■ EXERCISE INPUT
===

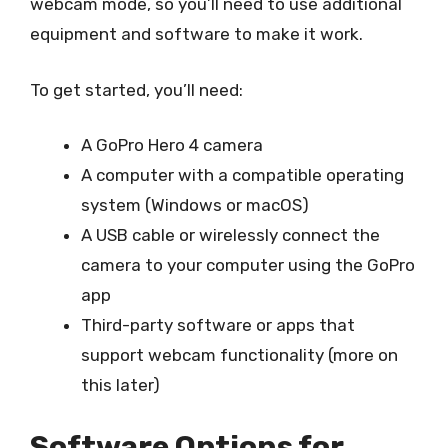
webcam mode, so you’ll need to use additional
equipment and software to make it work.
To get started, you’ll need:
A GoPro Hero 4 camera
A computer with a compatible operating
system (Windows or macOS)
A USB cable or wirelessly connect the
camera to your computer using the GoPro
app
Third-party software or apps that
support webcam functionality (more on
this later)
Software Options for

===

■ TO-DO ITEM
Set the entire listing down again, exact in every line, without any pictures.

■ OUTPUT FOR THIS TASK
webcam mode, so you’ll need to use additional
equipment and software to make it work.
To get started, you’ll need:
A GoPro Hero 4 camera
A computer with a compatible operating
system (Windows or macOS)
A USB cable or wirelessly connect the
camera to your computer using the GoPro
app
Third-party software or apps that
support webcam functionality (more on
this later)
Software Options for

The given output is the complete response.